Enhanced hydrothermal liquefaction of shale oil sludge: Exploring catalyst combinations and synergistic effects of Fe, Na2CO3, and Ni/Al2O3

Oil shale has garnered significant attention as a supplementary energy source to traditional fossil fuels. In this study, we investigated the catalytic hydrothermal liquefaction (HTL) of shale oil sludge using three catalysts (Fe, Na2CO3, Ni/Al2O3) and three combinations in pairs. The hydrothermal oil (HTO) yield, energy recovery (ER), and conversion rate (CR) of organic matters were comprehensively analyzed under six catalyst conditions.
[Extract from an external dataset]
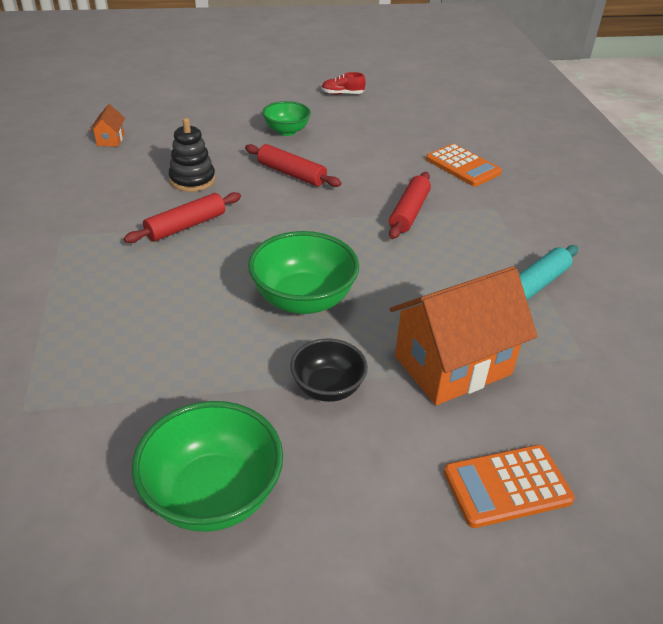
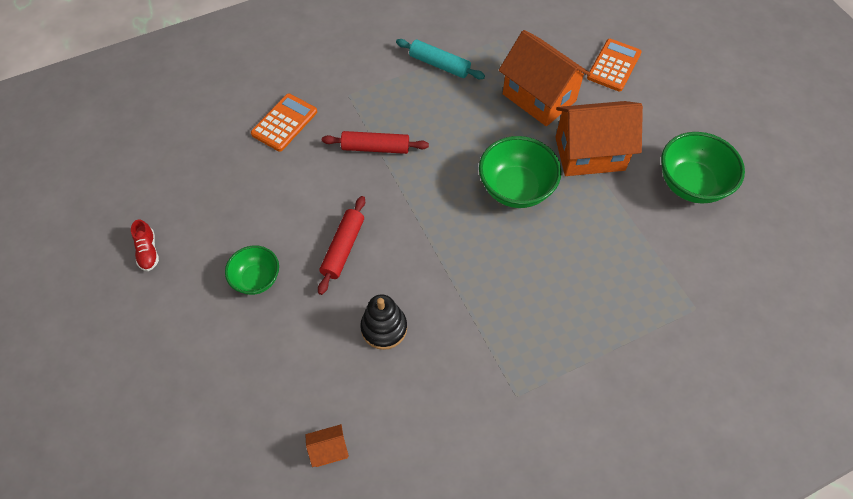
camera: 105 degrees left, 20 degrees up
(186, 226) = (460, 301): red rolling pin -> none
(328, 388) = (589, 154): black bowl -> orange house
(507, 486) = (614, 65): orange calculator -> orange calculator turned 120 degrees counterclockwise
Both Fe + Na2CO3 and Fe + Ni/Al2O3 paired catalyst combinations achieved similar HTO yields of 28.43 % and 28.13 % along with ER values of 56.19 % and 57.94 % respectively. Moreover, these two groups achieved remarkably high CR values of 81.88 % and 81.02 %, respectively. The HTO from the Fe + Ni/Al2O3 combination has the highest H/C ratio and the lowest O/C ratio at 1.682 and 0.032, respectively. Elemental composition, Fourier transform infrared spectroscopy (FT-IR), and gas chromatography-mass spectrometry (GC-MS) analyses of HTO were conducted in this study. The HTO produced by using Fe + Ni/Al2O3 exhibited the most ideal distillation distribution, with fractions below diesel accounting for up to 96.94 %. Based on the catalytic functions of Fe, Ni, and Al2O3, six potential synergistic mechanisms of Fe + Ni/Al2O3 were summarized. These mechanisms highlighted Fe + Ni/Al2O3's roles in promoting compound conversion pathways in HTO, ultimately revealing the synergistic catalytic mechanism.